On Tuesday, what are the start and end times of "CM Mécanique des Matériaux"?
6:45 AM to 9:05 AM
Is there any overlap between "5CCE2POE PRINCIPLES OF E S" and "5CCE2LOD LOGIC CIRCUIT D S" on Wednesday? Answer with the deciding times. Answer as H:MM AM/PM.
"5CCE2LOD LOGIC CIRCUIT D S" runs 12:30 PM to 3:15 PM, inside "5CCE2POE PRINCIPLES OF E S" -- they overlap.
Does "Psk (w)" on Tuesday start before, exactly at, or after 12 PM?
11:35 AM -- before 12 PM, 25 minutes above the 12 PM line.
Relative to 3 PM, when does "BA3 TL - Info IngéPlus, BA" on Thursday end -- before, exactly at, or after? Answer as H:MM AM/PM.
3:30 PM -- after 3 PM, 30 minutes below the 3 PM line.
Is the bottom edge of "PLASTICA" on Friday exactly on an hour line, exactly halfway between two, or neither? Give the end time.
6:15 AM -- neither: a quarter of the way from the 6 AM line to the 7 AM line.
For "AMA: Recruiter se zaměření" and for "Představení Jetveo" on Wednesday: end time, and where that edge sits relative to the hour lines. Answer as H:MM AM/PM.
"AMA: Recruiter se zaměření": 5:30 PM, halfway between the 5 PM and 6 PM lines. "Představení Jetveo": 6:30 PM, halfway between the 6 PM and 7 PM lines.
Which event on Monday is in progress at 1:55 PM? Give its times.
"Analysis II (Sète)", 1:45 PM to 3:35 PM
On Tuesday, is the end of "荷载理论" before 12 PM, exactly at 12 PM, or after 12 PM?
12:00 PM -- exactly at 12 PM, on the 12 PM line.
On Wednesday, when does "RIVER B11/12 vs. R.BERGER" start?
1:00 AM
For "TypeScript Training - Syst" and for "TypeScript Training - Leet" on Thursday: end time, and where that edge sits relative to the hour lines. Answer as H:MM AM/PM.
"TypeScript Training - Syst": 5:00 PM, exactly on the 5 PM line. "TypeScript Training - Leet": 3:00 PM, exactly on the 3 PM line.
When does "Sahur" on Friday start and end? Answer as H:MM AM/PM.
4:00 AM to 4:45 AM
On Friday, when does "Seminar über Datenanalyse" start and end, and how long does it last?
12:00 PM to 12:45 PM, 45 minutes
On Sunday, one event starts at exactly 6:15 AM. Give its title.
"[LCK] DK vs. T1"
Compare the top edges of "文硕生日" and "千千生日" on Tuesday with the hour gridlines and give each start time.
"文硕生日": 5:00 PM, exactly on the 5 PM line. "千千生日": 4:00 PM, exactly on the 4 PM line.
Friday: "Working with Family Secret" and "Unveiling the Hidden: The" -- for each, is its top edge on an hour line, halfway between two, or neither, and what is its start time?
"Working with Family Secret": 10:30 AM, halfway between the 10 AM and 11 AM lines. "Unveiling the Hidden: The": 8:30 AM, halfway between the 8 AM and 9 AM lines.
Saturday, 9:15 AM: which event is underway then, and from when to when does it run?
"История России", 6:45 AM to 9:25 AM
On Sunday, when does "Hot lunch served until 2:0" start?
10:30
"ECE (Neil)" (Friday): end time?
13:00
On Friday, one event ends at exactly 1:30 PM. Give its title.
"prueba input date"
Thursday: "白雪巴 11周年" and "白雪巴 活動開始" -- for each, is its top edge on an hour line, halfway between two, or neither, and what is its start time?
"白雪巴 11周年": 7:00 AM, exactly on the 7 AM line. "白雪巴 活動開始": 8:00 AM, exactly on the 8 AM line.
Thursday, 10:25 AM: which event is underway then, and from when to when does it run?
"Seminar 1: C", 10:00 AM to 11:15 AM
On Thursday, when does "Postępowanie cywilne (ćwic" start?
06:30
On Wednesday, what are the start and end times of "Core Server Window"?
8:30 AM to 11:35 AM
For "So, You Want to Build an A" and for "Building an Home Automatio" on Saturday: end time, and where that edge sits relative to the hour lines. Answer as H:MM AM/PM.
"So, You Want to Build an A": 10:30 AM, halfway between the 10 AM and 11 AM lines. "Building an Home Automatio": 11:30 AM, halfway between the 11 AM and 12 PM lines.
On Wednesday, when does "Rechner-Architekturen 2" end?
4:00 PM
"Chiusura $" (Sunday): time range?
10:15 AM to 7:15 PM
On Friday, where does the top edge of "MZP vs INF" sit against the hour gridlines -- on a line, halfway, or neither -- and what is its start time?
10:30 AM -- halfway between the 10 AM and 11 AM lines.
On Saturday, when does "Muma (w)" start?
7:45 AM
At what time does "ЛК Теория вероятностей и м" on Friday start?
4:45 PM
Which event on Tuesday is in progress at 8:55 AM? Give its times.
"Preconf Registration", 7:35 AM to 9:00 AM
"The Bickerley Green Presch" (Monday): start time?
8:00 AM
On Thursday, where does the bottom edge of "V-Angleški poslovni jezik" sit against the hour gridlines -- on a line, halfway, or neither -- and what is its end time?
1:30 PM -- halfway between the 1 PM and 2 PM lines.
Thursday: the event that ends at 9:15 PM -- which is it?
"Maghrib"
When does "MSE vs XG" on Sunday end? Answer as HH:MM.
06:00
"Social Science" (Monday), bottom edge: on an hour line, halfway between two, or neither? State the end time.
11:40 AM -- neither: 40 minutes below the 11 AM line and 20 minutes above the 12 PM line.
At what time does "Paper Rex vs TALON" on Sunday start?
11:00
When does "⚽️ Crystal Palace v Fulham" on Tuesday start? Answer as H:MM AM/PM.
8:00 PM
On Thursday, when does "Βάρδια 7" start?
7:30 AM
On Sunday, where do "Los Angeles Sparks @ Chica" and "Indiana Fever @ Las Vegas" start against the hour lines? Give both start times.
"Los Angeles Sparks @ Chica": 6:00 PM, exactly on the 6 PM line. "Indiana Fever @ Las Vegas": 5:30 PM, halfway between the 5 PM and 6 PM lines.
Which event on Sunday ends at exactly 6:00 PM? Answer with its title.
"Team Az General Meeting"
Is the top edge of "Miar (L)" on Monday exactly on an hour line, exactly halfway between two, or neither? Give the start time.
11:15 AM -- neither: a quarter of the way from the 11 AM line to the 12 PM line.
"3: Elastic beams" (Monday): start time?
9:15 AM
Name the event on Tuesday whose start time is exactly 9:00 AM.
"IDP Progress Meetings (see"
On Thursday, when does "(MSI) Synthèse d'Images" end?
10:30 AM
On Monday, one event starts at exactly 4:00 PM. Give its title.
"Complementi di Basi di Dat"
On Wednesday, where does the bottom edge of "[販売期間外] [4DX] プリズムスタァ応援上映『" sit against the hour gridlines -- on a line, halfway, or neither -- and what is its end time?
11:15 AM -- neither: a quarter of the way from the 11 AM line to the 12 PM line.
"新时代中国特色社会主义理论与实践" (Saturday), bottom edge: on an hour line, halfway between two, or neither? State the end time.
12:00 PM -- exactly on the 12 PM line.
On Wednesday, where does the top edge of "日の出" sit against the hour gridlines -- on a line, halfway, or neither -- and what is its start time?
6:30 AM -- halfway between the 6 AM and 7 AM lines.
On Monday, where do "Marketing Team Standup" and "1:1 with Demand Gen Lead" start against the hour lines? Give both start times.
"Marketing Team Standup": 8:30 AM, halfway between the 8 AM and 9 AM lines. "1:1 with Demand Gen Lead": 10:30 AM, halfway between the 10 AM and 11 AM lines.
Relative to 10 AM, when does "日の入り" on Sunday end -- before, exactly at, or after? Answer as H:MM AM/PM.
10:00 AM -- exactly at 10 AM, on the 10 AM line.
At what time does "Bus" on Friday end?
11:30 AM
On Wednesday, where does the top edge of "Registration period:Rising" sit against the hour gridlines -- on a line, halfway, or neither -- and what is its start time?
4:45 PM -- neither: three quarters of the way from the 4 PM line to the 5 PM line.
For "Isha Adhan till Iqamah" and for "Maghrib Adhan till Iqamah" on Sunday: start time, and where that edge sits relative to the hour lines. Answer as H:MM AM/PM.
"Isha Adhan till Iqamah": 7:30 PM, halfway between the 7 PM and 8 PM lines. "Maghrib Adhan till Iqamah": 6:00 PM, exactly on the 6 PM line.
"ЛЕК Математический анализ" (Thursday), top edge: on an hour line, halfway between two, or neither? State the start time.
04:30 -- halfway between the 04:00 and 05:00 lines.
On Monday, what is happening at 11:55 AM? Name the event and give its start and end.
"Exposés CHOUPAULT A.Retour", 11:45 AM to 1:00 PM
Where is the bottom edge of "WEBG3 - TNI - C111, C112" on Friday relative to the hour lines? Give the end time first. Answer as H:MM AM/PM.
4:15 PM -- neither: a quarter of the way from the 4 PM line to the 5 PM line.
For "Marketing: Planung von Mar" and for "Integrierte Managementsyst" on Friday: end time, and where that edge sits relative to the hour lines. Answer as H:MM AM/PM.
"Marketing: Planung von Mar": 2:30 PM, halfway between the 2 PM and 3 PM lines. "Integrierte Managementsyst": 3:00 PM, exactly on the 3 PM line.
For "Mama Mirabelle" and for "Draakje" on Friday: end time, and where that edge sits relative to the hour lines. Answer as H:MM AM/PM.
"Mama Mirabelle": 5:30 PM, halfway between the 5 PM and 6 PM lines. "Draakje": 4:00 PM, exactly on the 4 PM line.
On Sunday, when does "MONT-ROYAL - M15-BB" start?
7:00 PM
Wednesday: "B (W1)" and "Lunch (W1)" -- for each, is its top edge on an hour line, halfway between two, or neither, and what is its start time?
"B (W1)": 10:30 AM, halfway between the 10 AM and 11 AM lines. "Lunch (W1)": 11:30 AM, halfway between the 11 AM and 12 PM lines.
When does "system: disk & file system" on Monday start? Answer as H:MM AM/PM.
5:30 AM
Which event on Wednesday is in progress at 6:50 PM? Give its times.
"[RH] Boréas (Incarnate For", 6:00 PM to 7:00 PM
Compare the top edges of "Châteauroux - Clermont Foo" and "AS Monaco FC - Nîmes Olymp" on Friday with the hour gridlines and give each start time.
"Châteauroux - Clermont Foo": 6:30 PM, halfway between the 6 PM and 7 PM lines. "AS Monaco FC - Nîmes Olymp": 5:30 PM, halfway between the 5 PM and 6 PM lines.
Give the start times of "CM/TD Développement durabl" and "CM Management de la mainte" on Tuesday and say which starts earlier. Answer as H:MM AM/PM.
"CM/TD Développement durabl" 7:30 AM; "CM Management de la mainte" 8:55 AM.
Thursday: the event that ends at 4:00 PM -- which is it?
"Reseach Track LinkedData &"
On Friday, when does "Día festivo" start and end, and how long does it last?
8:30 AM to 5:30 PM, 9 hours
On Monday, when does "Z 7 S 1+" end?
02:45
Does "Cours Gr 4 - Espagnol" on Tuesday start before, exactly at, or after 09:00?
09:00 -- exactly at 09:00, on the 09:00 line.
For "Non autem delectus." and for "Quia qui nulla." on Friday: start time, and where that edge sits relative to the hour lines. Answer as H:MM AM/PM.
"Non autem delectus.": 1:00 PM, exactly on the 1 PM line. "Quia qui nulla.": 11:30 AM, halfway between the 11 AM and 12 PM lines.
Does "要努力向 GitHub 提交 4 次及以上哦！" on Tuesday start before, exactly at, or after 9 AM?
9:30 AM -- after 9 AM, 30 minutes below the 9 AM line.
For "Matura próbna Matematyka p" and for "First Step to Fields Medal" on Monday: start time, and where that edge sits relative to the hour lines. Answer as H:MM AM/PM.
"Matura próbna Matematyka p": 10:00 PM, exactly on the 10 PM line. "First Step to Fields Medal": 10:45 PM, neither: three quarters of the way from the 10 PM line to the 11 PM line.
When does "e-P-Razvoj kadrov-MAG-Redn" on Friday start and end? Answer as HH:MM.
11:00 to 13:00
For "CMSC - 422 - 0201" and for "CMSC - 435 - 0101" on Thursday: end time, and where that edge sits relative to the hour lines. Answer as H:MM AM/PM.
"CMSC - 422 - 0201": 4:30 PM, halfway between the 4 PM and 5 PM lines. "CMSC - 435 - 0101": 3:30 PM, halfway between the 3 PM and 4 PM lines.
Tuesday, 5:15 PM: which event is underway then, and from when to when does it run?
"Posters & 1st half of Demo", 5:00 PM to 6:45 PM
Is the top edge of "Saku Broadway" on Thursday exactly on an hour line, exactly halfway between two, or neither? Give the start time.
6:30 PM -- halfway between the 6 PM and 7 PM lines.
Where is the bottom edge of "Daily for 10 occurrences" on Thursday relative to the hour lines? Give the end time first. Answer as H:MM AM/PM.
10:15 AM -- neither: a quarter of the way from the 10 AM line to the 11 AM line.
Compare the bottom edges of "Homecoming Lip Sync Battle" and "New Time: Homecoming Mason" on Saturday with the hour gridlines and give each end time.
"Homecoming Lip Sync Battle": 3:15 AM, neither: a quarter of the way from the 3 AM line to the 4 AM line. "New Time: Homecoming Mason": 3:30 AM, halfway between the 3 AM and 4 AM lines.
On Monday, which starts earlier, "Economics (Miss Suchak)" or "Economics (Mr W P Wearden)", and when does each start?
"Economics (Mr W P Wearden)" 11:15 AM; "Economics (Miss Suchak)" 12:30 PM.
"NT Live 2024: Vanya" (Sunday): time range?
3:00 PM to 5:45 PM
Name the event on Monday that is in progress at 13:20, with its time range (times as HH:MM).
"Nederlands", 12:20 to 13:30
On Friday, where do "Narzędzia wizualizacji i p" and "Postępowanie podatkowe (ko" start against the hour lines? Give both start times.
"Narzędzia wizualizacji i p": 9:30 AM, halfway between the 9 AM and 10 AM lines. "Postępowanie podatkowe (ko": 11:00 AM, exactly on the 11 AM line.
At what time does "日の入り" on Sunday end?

[Task details] Render everything from the start of the material down to and including the line containing "4:00 AM to 4:45 AM" as a Markdown table with the columns Row and Entry. Give each line a row number and leave out blank lines.

[Result for this exercise]
| Row | Entry |
|---|---|
| 1 | On Tuesday, what are the start and end times of "CM Mécanique des Matériaux"? |
| 2 | 6:45 AM to 9:05 AM |
| 3 | Is there any overlap between "5CCE2POE PRINCIPLES OF E S" and "5CCE2LOD LOGIC CIRCUIT D S" on Wednesday? Answer with the deciding times. Answer as H:MM AM/PM. |
| 4 | "5CCE2LOD LOGIC CIRCUIT D S" runs 12:30 PM to 3:15 PM, inside "5CCE2POE PRINCIPLES OF E S" -- they overlap. |
| 5 | Does "Psk (w)" on Tuesday start before, exactly at, or after 12 PM? |
| 6 | 11:35 AM -- before 12 PM, 25 minutes above the 12 PM line. |
| 7 | Relative to 3 PM, when does "BA3 TL - Info IngéPlus, BA" on Thursday end -- before, exactly at, or after? Answer as H:MM AM/PM. |
| 8 | 3:30 PM -- after 3 PM, 30 minutes below the 3 PM line. |
| 9 | Is the bottom edge of "PLASTICA" on Friday exactly on an hour line, exactly halfway between two, or neither? Give the end time. |
| 10 | 6:15 AM -- neither: a quarter of the way from the 6 AM line to the 7 AM line. |
| 11 | For "AMA: Recruiter se zaměření" and for "Představení Jetveo" on Wednesday: end time, and where that edge sits relative to the hour lines. Answer as H:MM AM/PM. |
| 12 | "AMA: Recruiter se zaměření": 5:30 PM, halfway between the 5 PM and 6 PM lines. "Představení Jetveo": 6:30 PM, halfway between the 6 PM and 7 PM lines. |
| 13 | Which event on Monday is in progress at 1:55 PM? Give its times. |
| 14 | "Analysis II (Sète)", 1:45 PM to 3:35 PM |
| 15 | On Tuesday, is the end of "荷载理论" before 12 PM, exactly at 12 PM, or after 12 PM? |
| 16 | 12:00 PM -- exactly at 12 PM, on the 12 PM line. |
| 17 | On Wednesday, when does "RIVER B11/12 vs. R.BERGER" start? |
| 18 | 1:00 AM |
| 19 | For "TypeScript Training - Syst" and for "TypeScript Training - Leet" on Thursday: end time, and where that edge sits relative to the hour lines. Answer as H:MM AM/PM. |
| 20 | "TypeScript Training - Syst": 5:00 PM, exactly on the 5 PM line. "TypeScript Training - Leet": 3:00 PM, exactly on the 3 PM line. |
| 21 | When does "Sahur" on Friday start and end? Answer as H:MM AM/PM. |
| 22 | 4:00 AM to 4:45 AM |